Pelos critérios do Fundo Monetário Internacional (FMI), que permitem cotejos internacionais, a dívida do Estado brasileiro chega a 88,7%, um patamar excessivo para economias de renda média, sem moeda forte e maior dificuldade de acesso ao crédito.
Em comparação, México (55,6%), Rússia (20,8%), Turquia (30,9%) e Indonésia (39,3%) apresentam números muito menores, bem como os vizinhos Chile (40,5%), Colômbia (54,4%) e Uruguai (61,9%).
Pelas estimativas do FMI para 2024, apenas a vizinha Argentina (86,2%), a Índia (82,5%) e a China (88,6%), entre os parceiros emergentes do Brasil no G20, têm números parecidos.
A diferença, entretanto, é que nas duas primeiras a tendência esperada é de queda, enquanto na peculiar ditadura chinesa a trajetória de alta não impede de imediato um crescimento econômico vigoroso.
Já aqui se preveem avanço contínuo da dívida e expansão medíocre do PIB pelos próximos anos.
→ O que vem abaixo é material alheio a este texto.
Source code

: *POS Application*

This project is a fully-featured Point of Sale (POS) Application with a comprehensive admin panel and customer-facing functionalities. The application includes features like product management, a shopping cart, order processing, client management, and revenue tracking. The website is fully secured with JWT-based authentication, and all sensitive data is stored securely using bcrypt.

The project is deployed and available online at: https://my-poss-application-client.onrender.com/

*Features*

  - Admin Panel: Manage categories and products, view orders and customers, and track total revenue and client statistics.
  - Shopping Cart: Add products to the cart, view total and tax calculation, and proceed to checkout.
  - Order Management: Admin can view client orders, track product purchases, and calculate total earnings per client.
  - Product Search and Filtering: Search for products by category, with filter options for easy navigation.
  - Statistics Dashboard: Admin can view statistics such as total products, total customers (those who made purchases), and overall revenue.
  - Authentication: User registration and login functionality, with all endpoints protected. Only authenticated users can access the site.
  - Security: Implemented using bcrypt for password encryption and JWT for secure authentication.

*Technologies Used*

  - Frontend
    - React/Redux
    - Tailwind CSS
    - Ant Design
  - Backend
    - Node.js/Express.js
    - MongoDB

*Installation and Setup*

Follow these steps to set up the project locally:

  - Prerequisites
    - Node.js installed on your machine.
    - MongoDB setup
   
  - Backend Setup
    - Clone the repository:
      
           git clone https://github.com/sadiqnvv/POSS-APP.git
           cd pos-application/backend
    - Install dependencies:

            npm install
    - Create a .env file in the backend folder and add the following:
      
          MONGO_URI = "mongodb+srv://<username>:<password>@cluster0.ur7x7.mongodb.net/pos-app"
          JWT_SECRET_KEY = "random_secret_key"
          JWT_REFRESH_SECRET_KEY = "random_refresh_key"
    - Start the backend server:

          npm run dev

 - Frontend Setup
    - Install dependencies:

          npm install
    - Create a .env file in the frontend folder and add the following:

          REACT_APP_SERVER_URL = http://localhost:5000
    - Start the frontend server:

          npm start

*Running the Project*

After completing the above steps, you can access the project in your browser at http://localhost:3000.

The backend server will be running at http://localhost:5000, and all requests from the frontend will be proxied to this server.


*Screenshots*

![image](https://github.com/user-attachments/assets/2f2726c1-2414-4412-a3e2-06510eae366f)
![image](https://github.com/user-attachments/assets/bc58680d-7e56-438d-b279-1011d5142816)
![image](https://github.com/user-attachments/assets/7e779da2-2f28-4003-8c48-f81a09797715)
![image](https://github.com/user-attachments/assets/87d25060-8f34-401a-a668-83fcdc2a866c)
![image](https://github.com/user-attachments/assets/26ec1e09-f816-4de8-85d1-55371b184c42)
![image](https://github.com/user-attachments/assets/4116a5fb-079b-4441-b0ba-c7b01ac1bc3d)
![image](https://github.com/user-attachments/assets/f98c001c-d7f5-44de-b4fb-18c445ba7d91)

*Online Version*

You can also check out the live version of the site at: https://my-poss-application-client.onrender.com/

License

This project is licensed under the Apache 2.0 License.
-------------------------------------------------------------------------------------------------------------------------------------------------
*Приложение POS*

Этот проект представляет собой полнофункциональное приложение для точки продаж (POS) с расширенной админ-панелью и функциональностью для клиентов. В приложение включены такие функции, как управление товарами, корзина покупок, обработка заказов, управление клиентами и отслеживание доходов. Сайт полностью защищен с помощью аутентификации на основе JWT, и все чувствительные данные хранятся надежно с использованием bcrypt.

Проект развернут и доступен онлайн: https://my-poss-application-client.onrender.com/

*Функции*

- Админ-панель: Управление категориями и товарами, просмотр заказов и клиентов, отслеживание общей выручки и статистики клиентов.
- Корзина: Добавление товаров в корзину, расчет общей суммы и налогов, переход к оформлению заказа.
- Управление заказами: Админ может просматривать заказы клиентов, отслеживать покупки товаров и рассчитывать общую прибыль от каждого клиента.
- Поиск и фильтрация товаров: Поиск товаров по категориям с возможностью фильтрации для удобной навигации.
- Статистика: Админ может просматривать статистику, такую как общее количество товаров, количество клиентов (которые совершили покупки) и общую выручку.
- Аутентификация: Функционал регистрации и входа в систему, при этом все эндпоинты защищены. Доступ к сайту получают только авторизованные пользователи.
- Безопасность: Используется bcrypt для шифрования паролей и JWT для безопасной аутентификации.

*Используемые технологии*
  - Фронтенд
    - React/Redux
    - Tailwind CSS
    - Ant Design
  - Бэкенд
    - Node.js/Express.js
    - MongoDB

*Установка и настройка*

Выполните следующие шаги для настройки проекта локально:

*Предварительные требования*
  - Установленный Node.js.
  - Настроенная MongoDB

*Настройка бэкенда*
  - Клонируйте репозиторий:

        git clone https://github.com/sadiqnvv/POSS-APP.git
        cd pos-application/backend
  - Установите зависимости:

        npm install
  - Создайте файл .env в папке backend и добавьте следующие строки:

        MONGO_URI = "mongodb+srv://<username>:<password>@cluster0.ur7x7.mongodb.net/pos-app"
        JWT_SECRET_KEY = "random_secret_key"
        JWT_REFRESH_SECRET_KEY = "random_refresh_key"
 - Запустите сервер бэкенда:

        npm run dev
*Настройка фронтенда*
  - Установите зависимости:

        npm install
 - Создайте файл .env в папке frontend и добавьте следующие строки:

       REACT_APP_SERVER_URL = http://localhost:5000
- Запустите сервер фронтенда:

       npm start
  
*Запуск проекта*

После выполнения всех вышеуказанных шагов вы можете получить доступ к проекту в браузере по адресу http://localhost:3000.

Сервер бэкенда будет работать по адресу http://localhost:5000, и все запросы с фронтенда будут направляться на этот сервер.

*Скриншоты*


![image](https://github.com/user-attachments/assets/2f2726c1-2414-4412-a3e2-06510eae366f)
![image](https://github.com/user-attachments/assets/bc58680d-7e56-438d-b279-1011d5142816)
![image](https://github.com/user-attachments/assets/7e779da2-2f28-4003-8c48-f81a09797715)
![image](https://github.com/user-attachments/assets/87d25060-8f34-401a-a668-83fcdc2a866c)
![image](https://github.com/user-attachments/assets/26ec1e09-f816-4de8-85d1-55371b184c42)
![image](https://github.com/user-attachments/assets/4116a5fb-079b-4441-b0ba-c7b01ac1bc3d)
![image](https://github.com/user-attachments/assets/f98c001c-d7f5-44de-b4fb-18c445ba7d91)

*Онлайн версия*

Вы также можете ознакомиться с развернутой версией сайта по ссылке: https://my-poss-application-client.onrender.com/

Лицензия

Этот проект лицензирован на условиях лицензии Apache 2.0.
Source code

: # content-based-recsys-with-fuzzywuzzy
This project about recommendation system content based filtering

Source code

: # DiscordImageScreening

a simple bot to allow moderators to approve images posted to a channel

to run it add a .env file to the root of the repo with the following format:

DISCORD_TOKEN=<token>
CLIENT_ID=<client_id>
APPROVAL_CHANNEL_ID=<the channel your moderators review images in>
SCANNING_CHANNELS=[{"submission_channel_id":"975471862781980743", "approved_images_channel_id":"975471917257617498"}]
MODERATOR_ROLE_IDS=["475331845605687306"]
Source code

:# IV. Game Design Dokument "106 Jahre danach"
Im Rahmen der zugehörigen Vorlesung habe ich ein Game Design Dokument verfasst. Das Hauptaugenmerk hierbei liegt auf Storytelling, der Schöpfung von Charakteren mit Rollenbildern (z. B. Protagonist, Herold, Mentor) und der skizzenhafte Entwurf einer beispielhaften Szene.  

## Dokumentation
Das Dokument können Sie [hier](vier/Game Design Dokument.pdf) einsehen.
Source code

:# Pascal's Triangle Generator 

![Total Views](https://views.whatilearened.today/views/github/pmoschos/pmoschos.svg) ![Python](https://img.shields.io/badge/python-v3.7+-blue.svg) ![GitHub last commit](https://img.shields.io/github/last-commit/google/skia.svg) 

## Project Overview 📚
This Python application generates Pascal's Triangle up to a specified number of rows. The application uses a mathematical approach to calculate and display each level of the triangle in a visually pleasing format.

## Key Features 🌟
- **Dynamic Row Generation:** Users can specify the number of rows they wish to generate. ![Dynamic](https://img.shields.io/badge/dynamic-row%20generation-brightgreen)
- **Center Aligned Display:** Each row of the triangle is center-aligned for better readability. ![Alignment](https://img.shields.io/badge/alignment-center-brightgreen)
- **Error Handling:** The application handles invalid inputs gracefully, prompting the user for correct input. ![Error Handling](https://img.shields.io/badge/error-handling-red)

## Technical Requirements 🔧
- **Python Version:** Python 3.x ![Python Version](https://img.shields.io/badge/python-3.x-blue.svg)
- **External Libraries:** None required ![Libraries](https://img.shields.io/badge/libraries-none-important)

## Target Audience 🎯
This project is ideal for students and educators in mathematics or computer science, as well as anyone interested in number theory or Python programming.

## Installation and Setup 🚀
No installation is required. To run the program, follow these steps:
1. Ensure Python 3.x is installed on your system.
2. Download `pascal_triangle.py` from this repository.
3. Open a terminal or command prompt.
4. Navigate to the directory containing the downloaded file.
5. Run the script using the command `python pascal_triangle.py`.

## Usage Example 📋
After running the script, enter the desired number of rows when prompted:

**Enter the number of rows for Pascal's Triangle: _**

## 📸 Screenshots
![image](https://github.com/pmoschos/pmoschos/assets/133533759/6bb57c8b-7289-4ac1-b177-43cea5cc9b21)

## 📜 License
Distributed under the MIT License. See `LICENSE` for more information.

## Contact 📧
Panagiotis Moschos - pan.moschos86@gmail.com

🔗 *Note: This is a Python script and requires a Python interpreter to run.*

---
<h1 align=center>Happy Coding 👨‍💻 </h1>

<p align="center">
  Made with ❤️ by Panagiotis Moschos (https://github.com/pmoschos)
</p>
Pelas projeções oficiais, que não podem ser acusadas de pessimistas, haverá alta do endividamento até 2027; as projeções do FMI, que vão até 2029, não mostram redução.
Trata-se da consequência óbvia da política de elevação contínua de gastos levada a cabo pela administração petista, que tende a subestimar os riscos de tal estratégia.
No partido se alimenta a crença de que a despesa estatal é capaz de impulsionar a atividade produtiva e o consumo das famílias a ponto de compensar seus custos.
A consequência é um ciclo vicioso: quanto maiores os gastos e a dívida do governo deficitário, mais altos são os juros cobrados pelo mercado credor; quanto mais altos os juros, mais a dívida sobe e menos a economia cresce.
Lula apenas ensaiou um reconhecimento dessa dinâmica ao instituir uma regra fiscal para o reequilíbrio gradual do Orçamento. No entanto o compromisso com as metas tem se mostrado frouxo, dada a recusa obstinada em conter despesas insustentáveis. A conta virá.